[LTP] [PATCH v2 1/4] read_all: Add worker timeout and rewrite scheduling

Thu Aug 4 11:47:43 CEST 2022

Hello Li,

Li Wang <liwang@redhat.com> writes:

> Hi Richard, All,
>
> On Mon, Jul 25, 2022 at 6:06 PM Richard Palethorpe <rpalethorpe@suse.com> wrote:
>
>  Kill and restart workers that take too long to read a file. The
>  default being 10% of max_runtime. A custom time can be set with the
>  new -t option.
>
>  This is to prevent a worker from blocking forever in a read. Currently
>  when this happens the whole test times out and any remaining files in
>  the worker's queue are not tested.
>
>  As a side effect we can now also set the timeout very low to cause
>  partial reads. However setting it to less than the time it takes to
>  start (fork) a new worker is treated as an error. Forking takes much
>  longer than most reads.
>
>  A number of other possible issues were fixed as well as a side effect
>  of changing the scheduling:
>
>  + The worker queues are now filled in a
>    "round robin" way. Before this only happened when -r was large
>    enough.
>  + When testing is finished the main process waits on the child procs before
>    destroying the semaphores and worker queues.
>  + max_runtime is set to 100 secs. This is so that the worker timeout
>    is a round number.
>  + Files which don't implement O_NONBLOCK and may block, no longer need
>    to be avoided. Even if they refuse to die immediately;
>    although this may result in TBROK due to zombie processes.
>
>  Note that with a worker timeout of 1s, 2 to 3 files will usually timeout on
>  my workstation. With 2s, none will. In any case testing completes in
>  under 3s for proc, sys or dev.
>
>  This is much faster than many other machines. It's quite likely the
>  worker timeout and max_runtime need to be increased on small and very
>  large machines. This can be done manually by setting LTP_RUNTIME_MUL.
>
> Yes, apart from a bit of difficulty (at least for me) to comprehend the detailed
> behavior of this scheduler :). 
>
> Thanks for your improvements!
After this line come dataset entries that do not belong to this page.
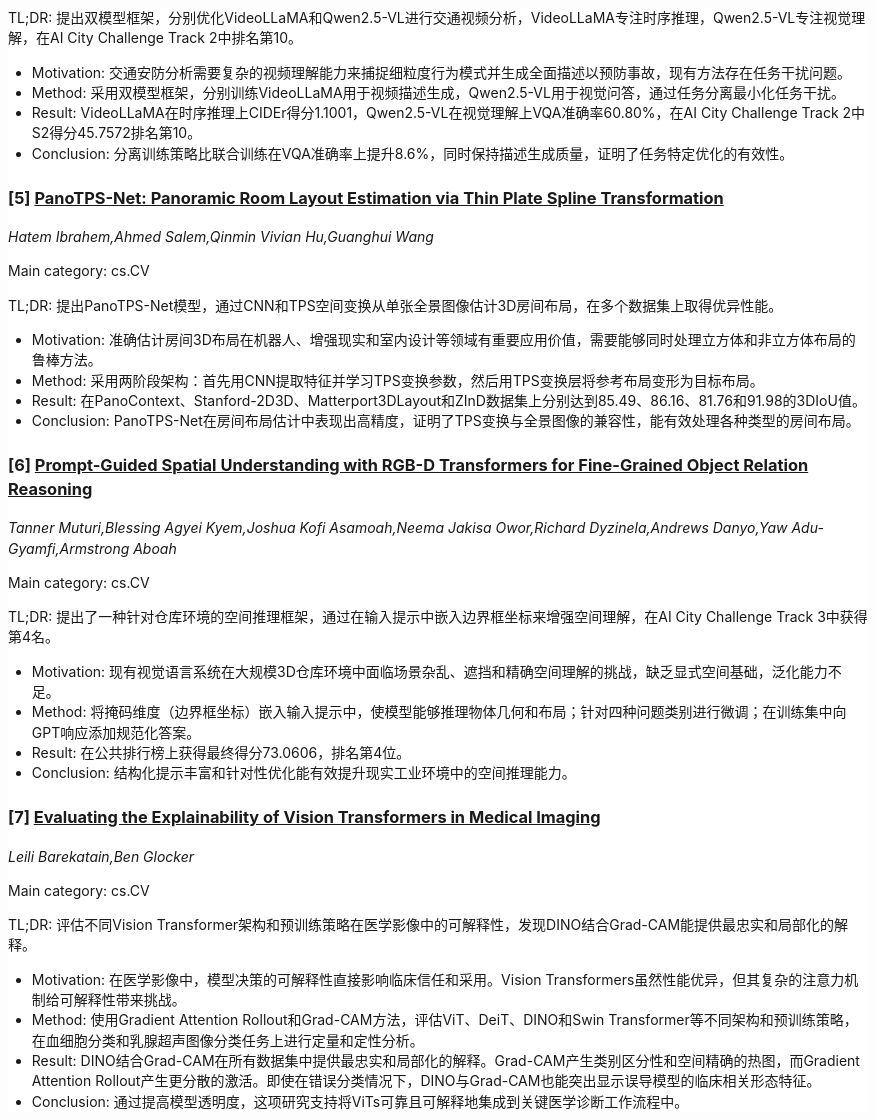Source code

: TL;DR: 提出双模型框架，分别优化VideoLLaMA和Qwen2.5-VL进行交通视频分析，VideoLLaMA专注时序推理，Qwen2.5-VL专注视觉理解，在AI City Challenge Track 2中排名第10。

- Motivation: 交通安防分析需要复杂的视频理解能力来捕捉细粒度行为模式并生成全面描述以预防事故，现有方法存在任务干扰问题。
- Method: 采用双模型框架，分别训练VideoLLaMA用于视频描述生成，Qwen2.5-VL用于视觉问答，通过任务分离最小化任务干扰。
- Result: VideoLLaMA在时序推理上CIDEr得分1.1001，Qwen2.5-VL在视觉理解上VQA准确率60.80%，在AI City Challenge Track 2中S2得分45.7572排名第10。
- Conclusion: 分离训练策略比联合训练在VQA准确率上提升8.6%，同时保持描述生成质量，证明了任务特定优化的有效性。


### [5] [PanoTPS-Net: Panoramic Room Layout Estimation via Thin Plate Spline Transformation](https://arxiv.org/abs/2510.11992)
*Hatem Ibrahem,Ahmed Salem,Qinmin Vivian Hu,Guanghui Wang*

Main category: cs.CV

TL;DR: 提出PanoTPS-Net模型，通过CNN和TPS空间变换从单张全景图像估计3D房间布局，在多个数据集上取得优异性能。

- Motivation: 准确估计房间3D布局在机器人、增强现实和室内设计等领域有重要应用价值，需要能够同时处理立方体和非立方体布局的鲁棒方法。
- Method: 采用两阶段架构：首先用CNN提取特征并学习TPS变换参数，然后用TPS变换层将参考布局变形为目标布局。
- Result: 在PanoContext、Stanford-2D3D、Matterport3DLayout和ZInD数据集上分别达到85.49、86.16、81.76和91.98的3DIoU值。
- Conclusion: PanoTPS-Net在房间布局估计中表现出高精度，证明了TPS变换与全景图像的兼容性，能有效处理各种类型的房间布局。


### [6] [Prompt-Guided Spatial Understanding with RGB-D Transformers for Fine-Grained Object Relation Reasoning](https://arxiv.org/abs/2510.11996)
*Tanner Muturi,Blessing Agyei Kyem,Joshua Kofi Asamoah,Neema Jakisa Owor,Richard Dyzinela,Andrews Danyo,Yaw Adu-Gyamfi,Armstrong Aboah*

Main category: cs.CV

TL;DR: 提出了一种针对仓库环境的空间推理框架，通过在输入提示中嵌入边界框坐标来增强空间理解，在AI City Challenge Track 3中获得第4名。

- Motivation: 现有视觉语言系统在大规模3D仓库环境中面临场景杂乱、遮挡和精确空间理解的挑战，缺乏显式空间基础，泛化能力不足。
- Method: 将掩码维度（边界框坐标）嵌入输入提示中，使模型能够推理物体几何和布局；针对四种问题类别进行微调；在训练集中向GPT响应添加规范化答案。
- Result: 在公共排行榜上获得最终得分73.0606，排名第4位。
- Conclusion: 结构化提示丰富和针对性优化能有效提升现实工业环境中的空间推理能力。


### [7] [Evaluating the Explainability of Vision Transformers in Medical Imaging](https://arxiv.org/abs/2510.12021)
*Leili Barekatain,Ben Glocker*

Main category: cs.CV

TL;DR: 评估不同Vision Transformer架构和预训练策略在医学影像中的可解释性，发现DINO结合Grad-CAM能提供最忠实和局部化的解释。

- Motivation: 在医学影像中，模型决策的可解释性直接影响临床信任和采用。Vision Transformers虽然性能优异，但其复杂的注意力机制给可解释性带来挑战。
- Method: 使用Gradient Attention Rollout和Grad-CAM方法，评估ViT、DeiT、DINO和Swin Transformer等不同架构和预训练策略，在血细胞分类和乳腺超声图像分类任务上进行定量和定性分析。
- Result: DINO结合Grad-CAM在所有数据集中提供最忠实和局部化的解释。Grad-CAM产生类别区分性和空间精确的热图，而Gradient Attention Rollout产生更分散的激活。即使在错误分类情况下，DINO与Grad-CAM也能突出显示误导模型的临床相关形态特征。
- Conclusion: 通过提高模型透明度，这项研究支持将ViTs可靠且可解释地集成到关键医学诊断工作流程中。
Just one tiny query below.
>
> Reviewed-by: Li Wang <liwang@redhat.com>

Thanks!
>
>   
>  --- a/testcases/kernel/fs/read_all/read_all.c
>  +++ b/testcases/kernel/fs/read_all/read_all.c
>  ...
>
>  +#include <signal.h>
>   #include <sys/types.h>
>   #include <sys/stat.h>
>  +#include <sys/wait.h>
>   #include <lapi/fnmatch.h>
>   #include <stdlib.h>
>   #include <stdio.h>
>  @@ -43,7 +45,10 @@
>   #include <pwd.h>
>   #include <grp.h>
>
>  +#include "tst_atomic.h"
>  +#include "tst_safe_clocks.h"
>   #include "tst_test.h"
>  +#include "tst_timer.h"
>
>   #define QUEUE_SIZE 16384
>   #define BUFFER_SIZE 1024
>  @@ -55,11 +60,15 @@ struct queue {
>          int front;
>          int back;
>          char data[QUEUE_SIZE];
>
> I doubt whether we need to maintain a queue to store the paths.
> During the test it seems only one path is being pushed in the q->data[],
> so the rest of the space is wasted, right?
>
> By shrinking the QUEUE_SIZE to equal BUFFER_SIZE, the test
> still works normally.

The rest of the space should be being used unless it is buggy. It's a
circle buffer with multiple (variable length) items delimited by \0.

However it's a very good point you make. It's true that having a
multi-item queue on each worker is not necessary.

At most we need two buffers (or a flip buffer) on each worker, one
containing the current path being worked on and one with the next path
to be worked on.

This would be much simpler than the circle buffer queue I originally
implemented. It may mean the workers are more likely to starve while
waiting for the main process. However the main process usually adds work
far faster than the workers can consume it.

So we should probably swap the queue for a flip buffer. I'll look into
that and merge this patchset as it is for now.

-- 
Thank you,
Richard.